По-русски самый известный роман Каффки – Цвета и годы – вышел в 1979 году в переводе Олега Россиянова, но, увы, как и многие достойнейшие тексты венгерской культуры начала XX века (часто в очень приличных переводах), растворился в море «литературы стран народной демократии» вместе с классическими для венгерского читателя текстами Дюлы Круди, Деже Костолани, Михая Бабича и многих других авторов журнала Нюгат.
Оксана Якименко
Мыслители
Перевод Наталии Дьяченко
Их было двое: студенты с пылким воображением, умные, высокомерные и сильные. Молодые, одинокие, уверенные в себе и красивые юноша и девушка – и вот однажды они встретились.
*
Девушка совсем недавно переехала в Пешт. В жизни она знала только книги. В детстве ей так часто твердили: «Ты уродина!» – что потом, когда стали обращаться по-другому, она уже не верила. С самого начала она сталкивалась лишь с печальными вещами и боялась всего, что весело и приятно. А это всегда играет с человеком злую шутку. Девушка знала: только книги неизменны, верны и надежны. И чуть-чуть спесивы – это она тоже в них любила.
Молодой человек учился в городе уже несколько лет – и не только по книгам. Он легко справлялся со всем в жизни – иногда с такой неудержимой быстротой и такими извилистыми путями, что это казалось почти нездоровым.
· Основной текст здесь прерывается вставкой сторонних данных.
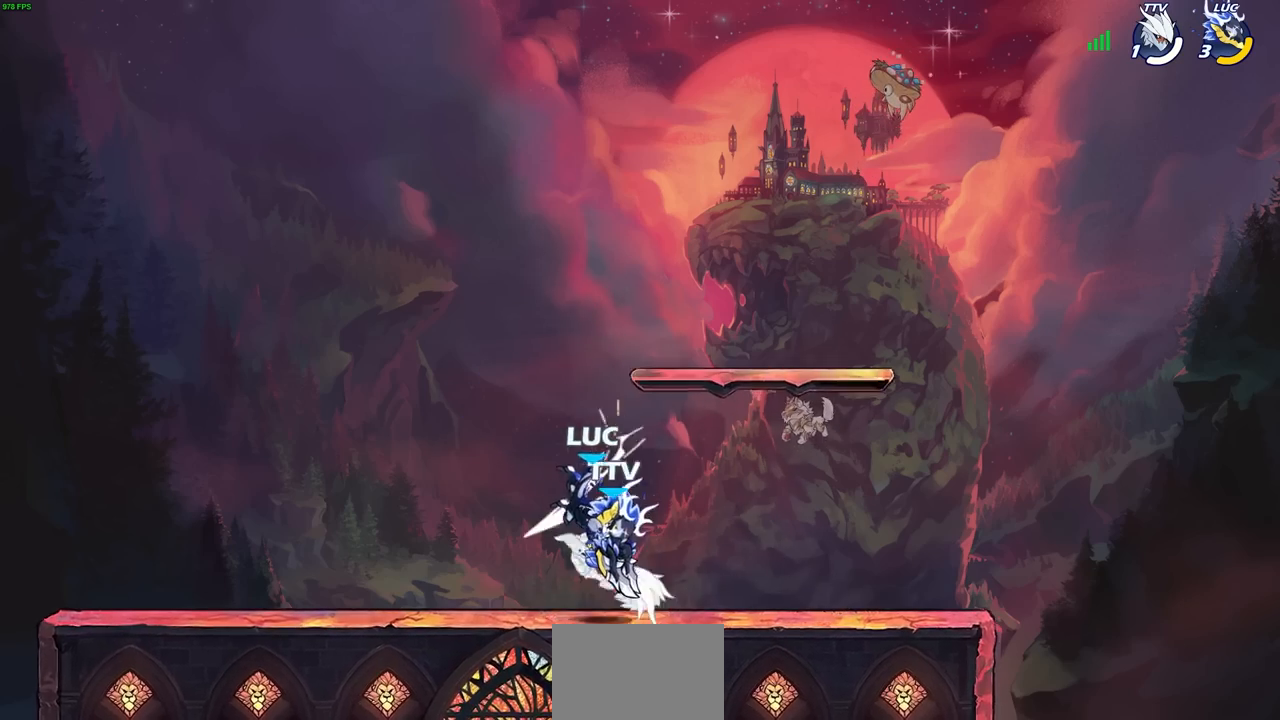
{"buttons": [], "left_stick": "center", "right_stick": "center", "events": [[217, "SQUARE", "down"], [300, "SQUARE", "up"], [383, "SQUARE", "down"], [467, "SQUARE", "up"]]}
Бедняга вился чистым чертом и порой не успевал спокойно подумать: он помнил только глубокое удивление, которое охватывало его каждый раз, когда ом ценой нешуточной борьбы вдруг добивался чего хотел, – за карточным столом, в фехтовальном зале, в гостях у женщины или в многослойных чертежах.
– Вам нужно познакомиться, – сказала милая, кроткая молодая женщина, которая приходилась юноше сестрой Так они и встретились однажды солнечным весенним утром.
*
Юноша только пришел с соревнований по гребле – а девушка еще была на службе. Она хотела помолиться в никому не известной церквушке в Буде – по ее суеверным представлениям, так было действеннее. Она пошла туда, чтобы поблагодарить небеса за особую милость: за то, что смогла приехать сюда из провинции и выучить много разных вещей, и за то, что не стала такой же несчастной, как другие женщины в семье, которые сначала очень кого-то любили, а затем выходили замуж – или выходили замуж до того, как успевали полюбить.
– Сегодня сюда кое-кто придет, – сказала, обнимая юношу, мама Иза, кроткая маленькая женщина двадцати лет. – Так и представляю, как вы будете философствовать.
Салон мамы Изы был свежим, юным и полным цветов.
В широком распахнутом окне весенний ветер играл занавесками с узором из роз, а внизу, на улице, солнечный свет, смеясь и торжествуя, бликом отражался от проносящихся мимо экипажей на мягких рессорах. Мама Иза, вся растрепанная, лежала на ковре и развлекала розовенького младенца.
Там и произошло знакомство.
Девушка подозрительно и недружелюбно, почти смущенно, протянула юноше руку, а тот смерил ее пристальным взглядом с головы до ног – и улыбнулся.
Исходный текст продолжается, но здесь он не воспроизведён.